Start of RECORDS FOR THIS TASK
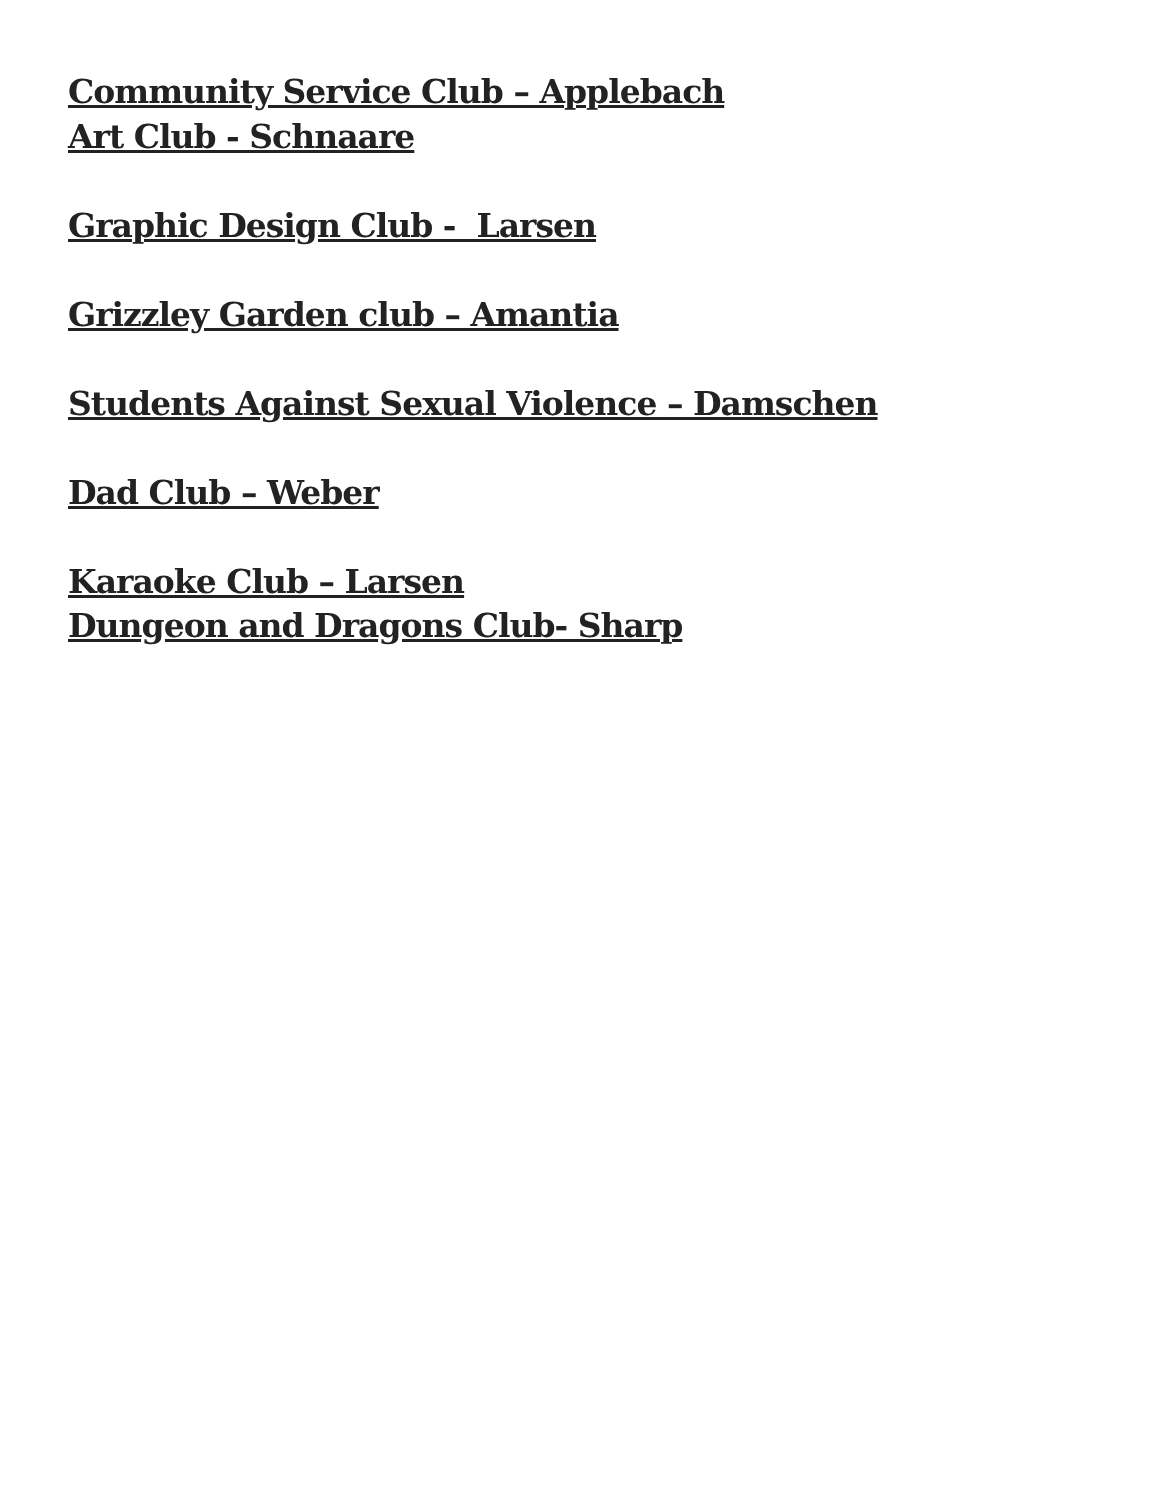Community Service Club – Applebach
Art Club - Schnaare
Graphic Design Club - Larsen
Grizzley Garden club – Amantia
Students Against Sexual Violence – Damschen
Dad Club – Weber
Karaoke Club – Larsen
Dungeon and Dragons Club- Sharp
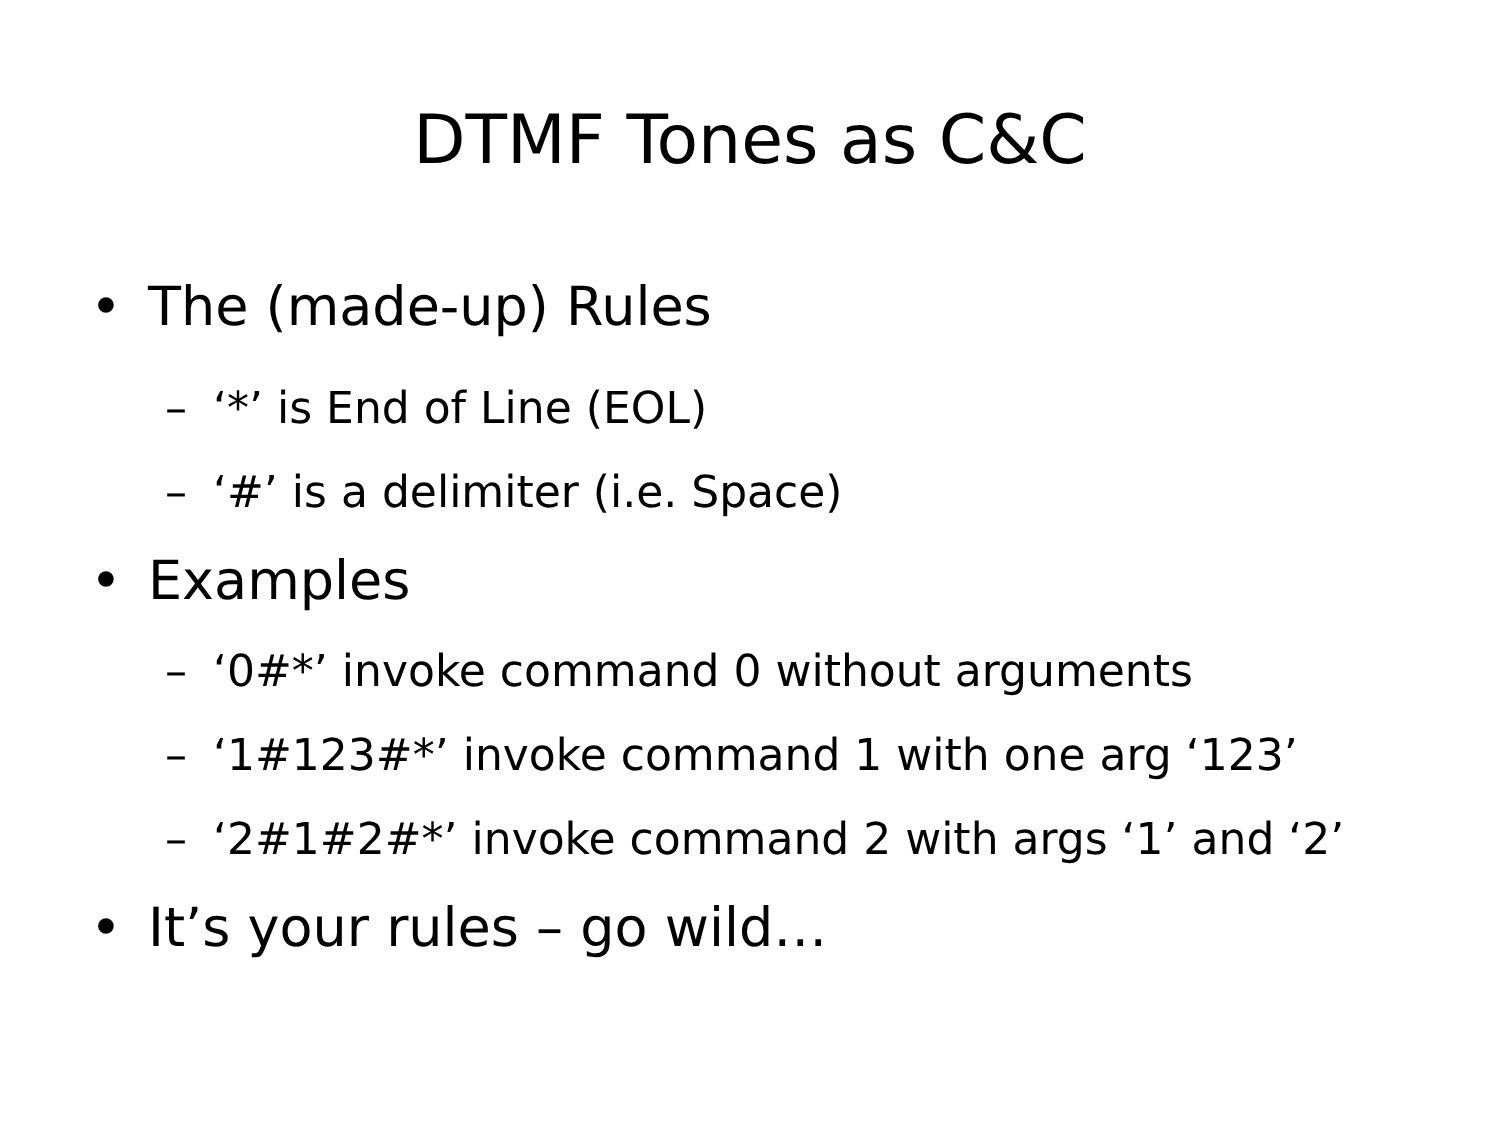DTMF Tones as C&C
• The (made-up) Rules
– ‘*’ is End of Line (EOL)
– ‘#’ is a delimiter (i.e. Space)
• Examples
– ‘0#*’ invoke command 0 without arguments
– ‘1#123#*’ invoke command 1 with one arg ‘123’
– ‘2#1#2#*’ invoke command 2 with args ‘1’ and ‘2’
• It’s your rules – go wild…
End of RECORDS FOR THIS TASK
DIRECTIVE:
Include both ends. Return the line holding "0 without arguments" and all lines after it in the records above, exactly as written.

RESULT OF THE TASK:
– ‘0#*’ invoke command 0 without arguments
– ‘1#123#*’ invoke command 1 with one arg ‘123’
– ‘2#1#2#*’ invoke command 2 with args ‘1’ and ‘2’
• It’s your rules – go wild…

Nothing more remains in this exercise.